Glacial flour may sound like some new-fangled health food, but you wouldn't want to make bread out of it.
Last month, NASA's Terra satellite and the European Space Agency's Sentinel-2 mission captured images of glacial flour streaming over the landscape in Greenland. NASA describes the rare phenomenon as "fine-grained silt formed by glaciers grinding and pulverizing rock."
Definitely not for baking.
The view, captured on Sept. 29, gives scientists a good look at what happens when wind pushes a silt plume out of a stream valley. NASA released a series of images showing the stream's floodplain drying out and turning gray over a matter of days. The scene is calm a day later.
"This is by far the biggest event detected and reported by satellites that I know about," said Santiago Gassó, an atmospheric scientist at NASA's Goddard Space Flight Center.
Gassó says high-latitude dust events like this one can impact air quality. A 2016 study suggests the dust can add nutrients to the marine environment.

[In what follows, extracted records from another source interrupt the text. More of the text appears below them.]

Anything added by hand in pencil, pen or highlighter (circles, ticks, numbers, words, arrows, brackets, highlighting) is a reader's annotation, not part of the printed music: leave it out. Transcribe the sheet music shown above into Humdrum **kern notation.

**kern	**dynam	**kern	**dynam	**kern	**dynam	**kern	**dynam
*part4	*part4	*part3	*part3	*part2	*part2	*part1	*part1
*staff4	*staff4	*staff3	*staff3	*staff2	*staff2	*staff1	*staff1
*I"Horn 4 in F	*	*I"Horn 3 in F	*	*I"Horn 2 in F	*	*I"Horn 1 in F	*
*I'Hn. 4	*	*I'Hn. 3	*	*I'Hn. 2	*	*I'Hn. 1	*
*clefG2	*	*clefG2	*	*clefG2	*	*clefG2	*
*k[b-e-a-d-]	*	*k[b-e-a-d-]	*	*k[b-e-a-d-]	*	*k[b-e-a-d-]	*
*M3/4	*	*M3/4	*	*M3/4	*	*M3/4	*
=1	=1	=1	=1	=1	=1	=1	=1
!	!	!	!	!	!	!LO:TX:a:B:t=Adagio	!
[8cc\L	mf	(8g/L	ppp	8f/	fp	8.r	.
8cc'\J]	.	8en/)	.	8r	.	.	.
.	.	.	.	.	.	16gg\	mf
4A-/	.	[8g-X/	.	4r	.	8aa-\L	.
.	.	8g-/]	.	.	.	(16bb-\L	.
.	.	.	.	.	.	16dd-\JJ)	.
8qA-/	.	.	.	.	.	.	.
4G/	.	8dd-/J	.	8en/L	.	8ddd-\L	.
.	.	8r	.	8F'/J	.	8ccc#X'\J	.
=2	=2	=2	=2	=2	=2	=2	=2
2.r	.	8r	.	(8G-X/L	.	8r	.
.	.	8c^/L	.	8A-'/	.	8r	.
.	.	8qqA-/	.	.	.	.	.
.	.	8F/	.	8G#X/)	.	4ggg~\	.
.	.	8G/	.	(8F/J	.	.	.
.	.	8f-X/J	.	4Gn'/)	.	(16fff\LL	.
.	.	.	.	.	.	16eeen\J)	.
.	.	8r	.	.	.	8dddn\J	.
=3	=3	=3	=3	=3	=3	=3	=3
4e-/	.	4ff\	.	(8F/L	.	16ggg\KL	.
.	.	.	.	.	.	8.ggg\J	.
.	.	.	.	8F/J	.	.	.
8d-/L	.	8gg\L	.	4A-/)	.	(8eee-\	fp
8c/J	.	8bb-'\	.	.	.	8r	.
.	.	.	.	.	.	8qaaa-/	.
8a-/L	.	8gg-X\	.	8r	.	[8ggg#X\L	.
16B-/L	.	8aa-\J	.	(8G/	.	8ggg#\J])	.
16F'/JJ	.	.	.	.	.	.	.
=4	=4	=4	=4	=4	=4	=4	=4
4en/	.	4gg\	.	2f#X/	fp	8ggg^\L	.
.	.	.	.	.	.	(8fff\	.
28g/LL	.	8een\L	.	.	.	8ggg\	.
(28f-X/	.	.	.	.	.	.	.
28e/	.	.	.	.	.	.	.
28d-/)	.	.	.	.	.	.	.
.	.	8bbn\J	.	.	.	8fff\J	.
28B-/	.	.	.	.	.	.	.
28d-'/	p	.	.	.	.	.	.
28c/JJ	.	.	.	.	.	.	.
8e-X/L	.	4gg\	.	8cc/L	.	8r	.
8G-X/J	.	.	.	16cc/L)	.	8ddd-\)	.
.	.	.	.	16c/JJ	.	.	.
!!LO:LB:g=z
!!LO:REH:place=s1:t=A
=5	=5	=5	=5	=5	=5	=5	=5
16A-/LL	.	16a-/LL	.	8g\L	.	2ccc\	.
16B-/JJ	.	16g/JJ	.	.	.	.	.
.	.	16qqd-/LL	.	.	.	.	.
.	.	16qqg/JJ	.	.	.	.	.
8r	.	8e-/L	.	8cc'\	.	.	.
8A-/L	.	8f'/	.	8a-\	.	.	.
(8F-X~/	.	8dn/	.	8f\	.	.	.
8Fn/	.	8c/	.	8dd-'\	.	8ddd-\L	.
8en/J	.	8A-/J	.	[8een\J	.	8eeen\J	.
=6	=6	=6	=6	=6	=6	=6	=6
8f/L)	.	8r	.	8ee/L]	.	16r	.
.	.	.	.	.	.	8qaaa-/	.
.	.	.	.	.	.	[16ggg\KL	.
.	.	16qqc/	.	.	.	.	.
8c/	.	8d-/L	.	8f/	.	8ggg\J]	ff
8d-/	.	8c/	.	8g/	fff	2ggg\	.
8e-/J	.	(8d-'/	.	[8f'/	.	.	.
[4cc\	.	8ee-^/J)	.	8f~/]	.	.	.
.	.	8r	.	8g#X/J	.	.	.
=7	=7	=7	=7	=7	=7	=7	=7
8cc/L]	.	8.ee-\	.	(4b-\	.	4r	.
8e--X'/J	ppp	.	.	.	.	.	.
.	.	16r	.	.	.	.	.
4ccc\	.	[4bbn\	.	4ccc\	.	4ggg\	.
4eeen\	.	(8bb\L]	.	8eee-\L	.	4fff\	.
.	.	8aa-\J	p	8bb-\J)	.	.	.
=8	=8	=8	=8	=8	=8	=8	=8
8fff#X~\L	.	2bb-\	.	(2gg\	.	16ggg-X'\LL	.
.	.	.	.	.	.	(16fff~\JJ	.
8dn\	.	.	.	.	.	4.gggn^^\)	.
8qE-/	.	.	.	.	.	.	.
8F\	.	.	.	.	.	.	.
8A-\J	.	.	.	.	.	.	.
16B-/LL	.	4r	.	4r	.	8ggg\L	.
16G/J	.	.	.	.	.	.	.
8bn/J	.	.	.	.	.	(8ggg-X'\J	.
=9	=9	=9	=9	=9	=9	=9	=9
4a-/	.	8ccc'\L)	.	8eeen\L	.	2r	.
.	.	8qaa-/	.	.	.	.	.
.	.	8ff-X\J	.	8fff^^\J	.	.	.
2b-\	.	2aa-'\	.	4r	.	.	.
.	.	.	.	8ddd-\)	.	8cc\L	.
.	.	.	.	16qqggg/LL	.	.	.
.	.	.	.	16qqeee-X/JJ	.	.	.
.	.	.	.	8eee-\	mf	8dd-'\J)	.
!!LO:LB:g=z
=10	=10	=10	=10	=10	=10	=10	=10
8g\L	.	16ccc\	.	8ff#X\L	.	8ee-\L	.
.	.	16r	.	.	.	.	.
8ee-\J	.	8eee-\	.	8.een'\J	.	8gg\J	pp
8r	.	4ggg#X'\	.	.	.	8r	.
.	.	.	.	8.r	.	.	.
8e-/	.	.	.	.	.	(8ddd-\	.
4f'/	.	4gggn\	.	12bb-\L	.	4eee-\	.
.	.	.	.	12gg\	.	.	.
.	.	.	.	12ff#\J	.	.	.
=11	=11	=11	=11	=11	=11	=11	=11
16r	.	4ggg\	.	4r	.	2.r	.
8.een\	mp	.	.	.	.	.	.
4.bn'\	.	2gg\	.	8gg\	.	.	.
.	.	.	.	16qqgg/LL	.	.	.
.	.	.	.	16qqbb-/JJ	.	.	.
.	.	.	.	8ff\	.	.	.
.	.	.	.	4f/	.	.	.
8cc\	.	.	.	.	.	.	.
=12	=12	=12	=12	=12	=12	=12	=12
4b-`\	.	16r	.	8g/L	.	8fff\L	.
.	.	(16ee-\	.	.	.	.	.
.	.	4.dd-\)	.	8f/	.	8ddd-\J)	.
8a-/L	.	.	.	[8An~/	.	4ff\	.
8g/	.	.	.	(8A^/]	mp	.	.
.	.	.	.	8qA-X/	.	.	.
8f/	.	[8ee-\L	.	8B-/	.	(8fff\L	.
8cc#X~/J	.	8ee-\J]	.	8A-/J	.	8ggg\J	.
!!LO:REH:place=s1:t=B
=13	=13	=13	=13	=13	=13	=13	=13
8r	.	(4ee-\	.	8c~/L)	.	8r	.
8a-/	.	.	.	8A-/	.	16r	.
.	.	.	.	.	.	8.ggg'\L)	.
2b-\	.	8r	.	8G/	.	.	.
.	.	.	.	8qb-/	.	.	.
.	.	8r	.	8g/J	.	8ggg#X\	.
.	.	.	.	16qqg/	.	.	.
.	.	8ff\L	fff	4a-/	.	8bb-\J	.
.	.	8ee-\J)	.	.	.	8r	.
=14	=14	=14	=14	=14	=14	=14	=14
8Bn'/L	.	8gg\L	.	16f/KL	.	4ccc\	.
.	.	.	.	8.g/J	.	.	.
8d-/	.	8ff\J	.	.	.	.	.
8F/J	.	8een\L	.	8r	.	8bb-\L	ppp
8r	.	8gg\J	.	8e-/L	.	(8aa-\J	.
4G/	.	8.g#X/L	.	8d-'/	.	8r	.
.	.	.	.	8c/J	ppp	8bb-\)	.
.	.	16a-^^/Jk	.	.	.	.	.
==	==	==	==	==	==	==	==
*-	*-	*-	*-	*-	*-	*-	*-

NASA suspects the glacial flour came from glaciers located upstream from the floodplain. These space observations could give scientists a better understanding of how glacial flour and dust plumes interact with the atmosphere, and could one day contribute to updated climate models.
For the more casual observer, the dramatic image gives us a glimpse of how dust storms work in a place we normally associate with ice, snow and cold.